Wednesday, December 20, 2006

Perl: Beware when counting array elements

Sometimes it's the simple things that put a halt to my productivity. In fact, it's rarely the big things. Master Yoda gave us an excellent phrase to consider when addressing a programming problem: "Judge me by my size do you? And well you should NOT!".

When I need to check how big an array is in Perl, it's quite intuitive to access that value using the $#array_name special variable. It works like a charm. But what happens when the array you need to count elements in is a referenced array?

A typical de-reference operation would be @$array_reference. This gives us the underlying array. Forgetting my Jedi training, I allowed the Dark Side to i$nfluence me as I flailed through syntactic permutations.
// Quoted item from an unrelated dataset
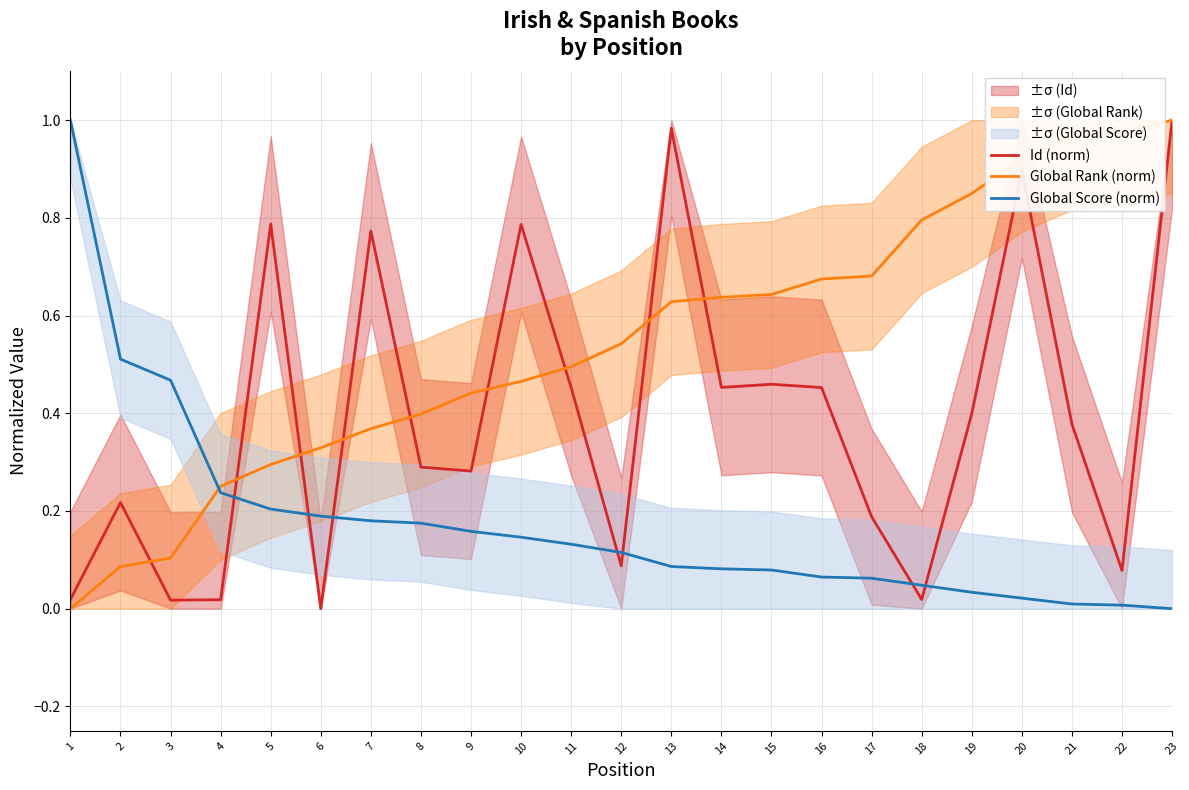

What is the value of the Global Score (norm) point at the 9th from the left?

0.2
Much to my dismay, these futile expressions continued to plague me. I then focused my energies, and put the blast shield down.

...From WikiQuote

Ben: Remember a Jedi can feel the Force flowing through him.
Luke: You mean it controls your actions?
Ben: Partially, but it also obeys your commands.
Han: Hokey religions and ancient weapons are no match for a good blaster at your side, kid.
Luke: [to Han] You don't believe in the Force, do you?
Han: Kid, I've flown from one side of this galaxy to the other. I've seen a lot of strange stuff, but I've never seen anything to make me believe there's one all-powerful Force controlling everything. There's no mystical energy field controls my destiny! It's all a lot of simple tricks and nonsense.
Ben: I suggest you try it again Luke. This time, let go your conscious self and act on instinct.
[Ben places a helmet on Luke's head with the blast-shield down to blind him]
Luke: But with the blast shield down I can't see a thing!
Ben: Your eyes can deceive you. Don't trust them. Stretch out with your feelings.
[Luke calmly evades and deflects three pulses from the remote, successfully using the Force]
Han: I call it luck.
Ben: In my experience, there's no such thing as luck.
Han: Look. Good against remotes is one thing. Good against the living…that's something else.
Ben: [to Luke] You've taken your first step into a larger world.

I wrote a quick code fragment to isolate the problem and experiment with it. In doing so, I was reminded of the true nature of dereferencing and array contexts.

#!/usr/bin/perl -w
use strict;

my @a = qw(one two three four five six);
my $aref = \@a;

print "Number of elements in the array: $#a\n";
print "Number of elements in the array (ref): " . @$aref . "\n";

Looking at this code, ask yourself what values will be produced in each print statement. With carelessness likened to use of a blaster, one may assume they will produce the same integer. In fact they will not; A fact whose presence will be known through the Force. Let's take a closer look at these expressions.

@a is a literal array. The $# special variable is a direct vector to the last element used by that array. Knowing that Perl indexes its arrays beginning at zero, we then know this line will print the integer 5.

@$aref is a de-referencing operation. It represents the literal array, rather than the scalar that points to it. In this case, we are printing the array in scalar context, which will evaluate to the number of elements in the array: 6.

A simple problem with a not-so-simple explanation. What if your code had thousands of elements in it... Would your test plan have covered this condition when you decided to use referenced arrays rather than literals in one of your code branches? Remember that the Jedi Code tells us ...there is no ignorance; there is knowledge. Code, and learn.